-- BEGIN TASK INPUTS --

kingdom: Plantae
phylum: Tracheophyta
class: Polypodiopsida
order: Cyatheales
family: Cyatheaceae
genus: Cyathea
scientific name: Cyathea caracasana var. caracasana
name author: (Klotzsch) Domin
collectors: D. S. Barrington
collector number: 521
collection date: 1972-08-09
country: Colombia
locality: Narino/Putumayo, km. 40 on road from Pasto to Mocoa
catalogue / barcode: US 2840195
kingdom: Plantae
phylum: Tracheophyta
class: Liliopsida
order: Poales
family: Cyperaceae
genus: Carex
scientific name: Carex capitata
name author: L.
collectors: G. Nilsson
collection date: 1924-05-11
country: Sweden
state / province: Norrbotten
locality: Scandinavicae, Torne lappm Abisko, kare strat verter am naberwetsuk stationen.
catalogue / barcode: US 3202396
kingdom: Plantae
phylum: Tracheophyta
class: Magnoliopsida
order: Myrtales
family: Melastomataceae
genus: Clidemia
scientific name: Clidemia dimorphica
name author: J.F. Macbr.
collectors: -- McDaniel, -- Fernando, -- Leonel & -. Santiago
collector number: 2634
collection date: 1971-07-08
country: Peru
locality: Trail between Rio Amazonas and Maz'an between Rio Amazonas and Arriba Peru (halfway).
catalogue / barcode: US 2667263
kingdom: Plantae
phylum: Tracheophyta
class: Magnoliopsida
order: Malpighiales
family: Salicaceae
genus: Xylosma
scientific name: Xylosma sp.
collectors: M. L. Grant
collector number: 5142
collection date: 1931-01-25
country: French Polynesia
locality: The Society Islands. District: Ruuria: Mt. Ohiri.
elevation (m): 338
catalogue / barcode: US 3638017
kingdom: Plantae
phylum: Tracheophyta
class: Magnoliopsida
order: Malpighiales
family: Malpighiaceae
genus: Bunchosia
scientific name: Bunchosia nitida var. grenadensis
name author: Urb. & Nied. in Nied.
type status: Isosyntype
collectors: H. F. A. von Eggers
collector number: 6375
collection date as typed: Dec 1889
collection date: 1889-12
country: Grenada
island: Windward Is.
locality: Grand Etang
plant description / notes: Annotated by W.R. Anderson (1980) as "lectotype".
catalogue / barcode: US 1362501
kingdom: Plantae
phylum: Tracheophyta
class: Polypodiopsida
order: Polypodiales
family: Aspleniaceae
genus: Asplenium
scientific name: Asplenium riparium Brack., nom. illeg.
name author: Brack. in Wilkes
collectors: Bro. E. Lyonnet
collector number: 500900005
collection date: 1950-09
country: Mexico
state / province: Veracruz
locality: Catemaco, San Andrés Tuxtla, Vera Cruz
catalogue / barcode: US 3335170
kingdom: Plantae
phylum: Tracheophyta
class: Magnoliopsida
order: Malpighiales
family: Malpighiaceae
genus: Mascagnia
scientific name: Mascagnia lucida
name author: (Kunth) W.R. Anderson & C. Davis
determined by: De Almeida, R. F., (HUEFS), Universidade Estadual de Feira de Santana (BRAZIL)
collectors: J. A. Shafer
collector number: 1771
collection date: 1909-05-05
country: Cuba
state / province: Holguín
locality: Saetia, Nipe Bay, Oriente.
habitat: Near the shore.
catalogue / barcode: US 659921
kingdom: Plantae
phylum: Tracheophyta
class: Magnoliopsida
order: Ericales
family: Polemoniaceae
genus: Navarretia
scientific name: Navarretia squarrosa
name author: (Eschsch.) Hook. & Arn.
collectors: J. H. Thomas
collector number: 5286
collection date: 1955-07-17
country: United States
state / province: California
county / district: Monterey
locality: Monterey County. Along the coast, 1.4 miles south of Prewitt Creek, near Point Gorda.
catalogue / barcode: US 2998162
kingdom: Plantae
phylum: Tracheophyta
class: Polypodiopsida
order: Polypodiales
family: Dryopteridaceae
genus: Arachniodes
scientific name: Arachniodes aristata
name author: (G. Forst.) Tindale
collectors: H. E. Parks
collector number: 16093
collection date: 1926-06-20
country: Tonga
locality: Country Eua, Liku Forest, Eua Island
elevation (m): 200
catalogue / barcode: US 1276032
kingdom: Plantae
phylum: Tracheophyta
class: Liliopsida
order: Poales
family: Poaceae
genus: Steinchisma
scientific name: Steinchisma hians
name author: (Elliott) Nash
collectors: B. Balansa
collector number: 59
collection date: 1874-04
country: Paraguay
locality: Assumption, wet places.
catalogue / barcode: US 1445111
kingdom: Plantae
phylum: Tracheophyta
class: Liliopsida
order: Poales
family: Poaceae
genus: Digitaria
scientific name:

-- END TASK INPUTS --

#### TASK DETAILS:
Copy all of the lines above word for word.

#### REPLY:
kingdom: Plantae
phylum: Tracheophyta
class: Polypodiopsida
order: Cyatheales
family: Cyatheaceae
genus: Cyathea
scientific name: Cyathea caracasana var. caracasana
name author: (Klotzsch) Domin
collectors: D. S. Barrington
collector number: 521
collection date: 1972-08-09
country: Colombia
locality: Narino/Putumayo, km. 40 on road from Pasto to Mocoa
catalogue / barcode: US 2840195
kingdom: Plantae
phylum: Tracheophyta
class: Liliopsida
order: Poales
family: Cyperaceae
genus: Carex
scientific name: Carex capitata
name author: L.
collectors: G. Nilsson
collection date: 1924-05-11
country: Sweden
state / province: Norrbotten
locality: Scandinavicae, Torne lappm Abisko, kare strat verter am naberwetsuk stationen.
catalogue / barcode: US 3202396
kingdom: Plantae
phylum: Tracheophyta
class: Magnoliopsida
order: Myrtales
family: Melastomataceae
genus: Clidemia
scientific name: Clidemia dimorphica
name author: J.F. Macbr.
collectors: -- McDaniel, -- Fernando, -- Leonel & -. Santiago
collector number: 2634
collection date: 1971-07-08
country: Peru
locality: Trail between Rio Amazonas and Maz'an between Rio Amazonas and Arriba Peru (halfway).
catalogue / barcode: US 2667263
kingdom: Plantae
phylum: Tracheophyta
class: Magnoliopsida
order: Malpighiales
family: Salicaceae
genus: Xylosma
scientific name: Xylosma sp.
collectors: M. L. Grant
collector number: 5142
collection date: 1931-01-25
country: French Polynesia
locality: The Society Islands. District: Ruuria: Mt. Ohiri.
elevation (m): 338
catalogue / barcode: US 3638017
kingdom: Plantae
phylum: Tracheophyta
class: Magnoliopsida
order: Malpighiales
family: Malpighiaceae
genus: Bunchosia
scientific name: Bunchosia nitida var. grenadensis
name author: Urb. & Nied. in Nied.
type status: Isosyntype
collectors: H. F. A. von Eggers
collector number: 6375
collection date as typed: Dec 1889
collection date: 1889-12
country: Grenada
island: Windward Is.
locality: Grand Etang
plant description / notes: Annotated by W.R. Anderson (1980) as "lectotype".
catalogue / barcode: US 1362501
kingdom: Plantae
phylum: Tracheophyta
class: Polypodiopsida
order: Polypodiales
family: Aspleniaceae
genus: Asplenium
scientific name: Asplenium riparium Brack., nom. illeg.
name author: Brack. in Wilkes
collectors: Bro. E. Lyonnet
collector number: 500900005
collection date: 1950-09
country: Mexico
state / province: Veracruz
locality: Catemaco, San Andrés Tuxtla, Vera Cruz
catalogue / barcode: US 3335170
kingdom: Plantae
phylum: Tracheophyta
class: Magnoliopsida
order: Malpighiales
family: Malpighiaceae
genus: Mascagnia
scientific name: Mascagnia lucida
name author: (Kunth) W.R. Anderson & C. Davis
determined by: De Almeida, R. F., (HUEFS), Universidade Estadual de Feira de Santana (BRAZIL)
collectors: J. A. Shafer
collector number: 1771
collection date: 1909-05-05
country: Cuba
state / province: Holguín
locality: Saetia, Nipe Bay, Oriente.
habitat: Near the shore.
catalogue / barcode: US 659921
kingdom: Plantae
phylum: Tracheophyta
class: Magnoliopsida
order: Ericales
family: Polemoniaceae
genus: Navarretia
scientific name: Navarretia squarrosa
name author: (Eschsch.) Hook. & Arn.
collectors: J. H. Thomas
collector number: 5286
collection date: 1955-07-17
country: United States
state / province: California
county / district: Monterey
locality: Monterey County. Along the coast, 1.4 miles south of Prewitt Creek, near Point Gorda.
catalogue / barcode: US 2998162
kingdom: Plantae
phylum: Tracheophyta
class: Polypodiopsida
order: Polypodiales
family: Dryopteridaceae
genus: Arachniodes
scientific name: Arachniodes aristata
name author: (G. Forst.) Tindale
collectors: H. E. Parks
collector number: 16093
collection date: 1926-06-20
country: Tonga
locality: Country Eua, Liku Forest, Eua Island
elevation (m): 200
catalogue / barcode: US 1276032
kingdom: Plantae
phylum: Tracheophyta
class: Liliopsida
order: Poales
family: Poaceae
genus: Steinchisma
scientific name: Steinchisma hians
name author: (Elliott) Nash
collectors: B. Balansa
collector number: 59
collection date: 1874-04
country: Paraguay
locality: Assumption, wet places.
catalogue / barcode: US 1445111
kingdom: Plantae
phylum: Tracheophyta
class: Liliopsida
order: Poales
family: Poaceae
genus: Digitaria
scientific name:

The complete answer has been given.